提示文でコンテナ型発電機のコンテナに収めるものとして挙げられている設備を、すべて書き出してください。

____ 提示文

全国各地の工場などで着々と導入が進む“コンテナ型発電機”

 5月22日に開業してから5日間で入場者数が100万人を超えた東京スカイツリー。その電波塔には、新種のエンジンと発電機が2台納入された。これがインフラ関係者の注目を集めているのだ。

 この5月下旬より、世界最大手の建設機械メーカーの米キャタピラーは、同種のエンジンと発電機をパッケージにした「コンテナ型自家発電機」を日本市場に本格投入する。油圧ショベルなどの建機を扱っていた国内約250の販売店を通じて、工場や医療施設などの需要獲得を目指す。すでに自前の補修体制も整えており、部品は最短で当日発送する構えで臨む。

 コンテナ型発電機は、エンジン、発電機、燃料タンク、接続用の設備などをフルセットにしてコンテナに収めたもので、トレーラーで持ち運びできる。しかも、注文から約1ヵ月で設置でき、最大出力2000キロワットの機種は販売価格が約1億5000万円で、レンタルなら月額約1000万円で貸し出す計画(予定)など、導入しやすいように二つのメニューをそろえる。

 にわかに脚光を浴びている理由は、2011年3月の東日本大震災に端を発する原発事故による電力の供給不安である。過去には自家発電機と言えば、三菱重工業や川崎重工業が手がける据え置き型の大型発電機が主流だった。その間隙を縫って、キャタピラーは調整役の可搬型発電機を投入する。

 世界最大級のエンジンメーカーでもある米国のキャタピラー本社は、連結売上高の30%以上を発電機ビジネスで稼ぐ。これまで日本では、電力会社の供給体制が盤石だったので、この分野は数パーセントだった。日本法人の竹内紀行社長は、「数年以内に30%台に高めたい」と意欲を見せる。

 事実上、国内で唯一のコンテナ型発電機であり、この発電機を自社の開発案件に組み込みたい大手ゼネコンや、データセンターの非常用電源として導入を考える通信会社も出始めた。計10台まで連結して使えるだけに、さまざまな用途に対応できる。思いのほか、需要はありそうだ。

________
____ データ抜粋

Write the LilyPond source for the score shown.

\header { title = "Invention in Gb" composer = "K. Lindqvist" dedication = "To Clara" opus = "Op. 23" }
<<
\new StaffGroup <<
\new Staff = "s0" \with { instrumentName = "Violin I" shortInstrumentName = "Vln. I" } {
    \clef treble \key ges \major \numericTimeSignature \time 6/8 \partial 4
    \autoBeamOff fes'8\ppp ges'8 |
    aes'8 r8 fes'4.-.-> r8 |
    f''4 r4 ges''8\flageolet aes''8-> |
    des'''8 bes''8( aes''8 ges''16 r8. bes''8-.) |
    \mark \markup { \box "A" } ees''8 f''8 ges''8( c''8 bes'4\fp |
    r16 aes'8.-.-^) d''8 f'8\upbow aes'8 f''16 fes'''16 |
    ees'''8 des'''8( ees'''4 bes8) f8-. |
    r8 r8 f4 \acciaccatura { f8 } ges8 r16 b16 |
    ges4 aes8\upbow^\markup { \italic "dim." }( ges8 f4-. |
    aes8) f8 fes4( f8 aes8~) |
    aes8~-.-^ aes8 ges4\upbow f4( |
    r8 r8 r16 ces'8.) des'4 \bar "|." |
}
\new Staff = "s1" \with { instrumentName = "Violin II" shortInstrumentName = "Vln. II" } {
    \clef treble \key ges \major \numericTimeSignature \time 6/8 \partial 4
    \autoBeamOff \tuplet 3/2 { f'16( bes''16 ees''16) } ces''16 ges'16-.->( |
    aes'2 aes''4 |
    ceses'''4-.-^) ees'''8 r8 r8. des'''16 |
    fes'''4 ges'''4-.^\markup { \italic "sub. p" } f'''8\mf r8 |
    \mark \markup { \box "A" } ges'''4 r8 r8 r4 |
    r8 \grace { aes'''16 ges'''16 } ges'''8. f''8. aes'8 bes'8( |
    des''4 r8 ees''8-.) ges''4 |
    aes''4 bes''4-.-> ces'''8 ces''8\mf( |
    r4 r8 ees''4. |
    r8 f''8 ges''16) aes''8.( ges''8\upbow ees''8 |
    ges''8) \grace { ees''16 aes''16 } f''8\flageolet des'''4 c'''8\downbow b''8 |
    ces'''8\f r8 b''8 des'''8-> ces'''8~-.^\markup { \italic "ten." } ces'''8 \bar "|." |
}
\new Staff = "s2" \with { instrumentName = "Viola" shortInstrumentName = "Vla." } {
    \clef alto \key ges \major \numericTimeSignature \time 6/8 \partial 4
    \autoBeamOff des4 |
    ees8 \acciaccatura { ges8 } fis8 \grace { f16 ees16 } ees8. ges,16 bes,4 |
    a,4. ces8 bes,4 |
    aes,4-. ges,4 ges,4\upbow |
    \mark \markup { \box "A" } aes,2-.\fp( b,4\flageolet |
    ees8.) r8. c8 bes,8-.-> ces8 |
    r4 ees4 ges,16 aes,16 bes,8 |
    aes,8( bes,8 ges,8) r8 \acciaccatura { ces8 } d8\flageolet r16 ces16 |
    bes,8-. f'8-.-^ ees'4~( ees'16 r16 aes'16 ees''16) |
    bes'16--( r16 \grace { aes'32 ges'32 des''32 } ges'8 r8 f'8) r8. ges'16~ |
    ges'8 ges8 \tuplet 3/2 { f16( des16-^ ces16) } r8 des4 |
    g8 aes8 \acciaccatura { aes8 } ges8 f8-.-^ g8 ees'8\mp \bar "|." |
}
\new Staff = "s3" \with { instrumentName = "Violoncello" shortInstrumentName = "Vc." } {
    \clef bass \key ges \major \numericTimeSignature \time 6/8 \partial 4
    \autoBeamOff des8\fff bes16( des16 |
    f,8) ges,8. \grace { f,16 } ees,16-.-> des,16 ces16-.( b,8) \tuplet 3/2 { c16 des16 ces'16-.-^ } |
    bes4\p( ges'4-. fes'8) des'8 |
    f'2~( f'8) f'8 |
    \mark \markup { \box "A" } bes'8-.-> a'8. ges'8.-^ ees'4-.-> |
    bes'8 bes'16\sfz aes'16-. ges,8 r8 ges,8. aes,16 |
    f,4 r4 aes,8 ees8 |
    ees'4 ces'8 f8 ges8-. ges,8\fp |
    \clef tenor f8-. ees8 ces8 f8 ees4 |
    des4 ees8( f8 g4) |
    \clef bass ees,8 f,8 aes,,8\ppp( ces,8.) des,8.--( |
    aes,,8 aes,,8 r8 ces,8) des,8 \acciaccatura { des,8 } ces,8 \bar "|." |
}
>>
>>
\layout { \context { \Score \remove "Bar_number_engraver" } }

________

▸ 解答:
エンジン、発電機、燃料タンク、接続用の設備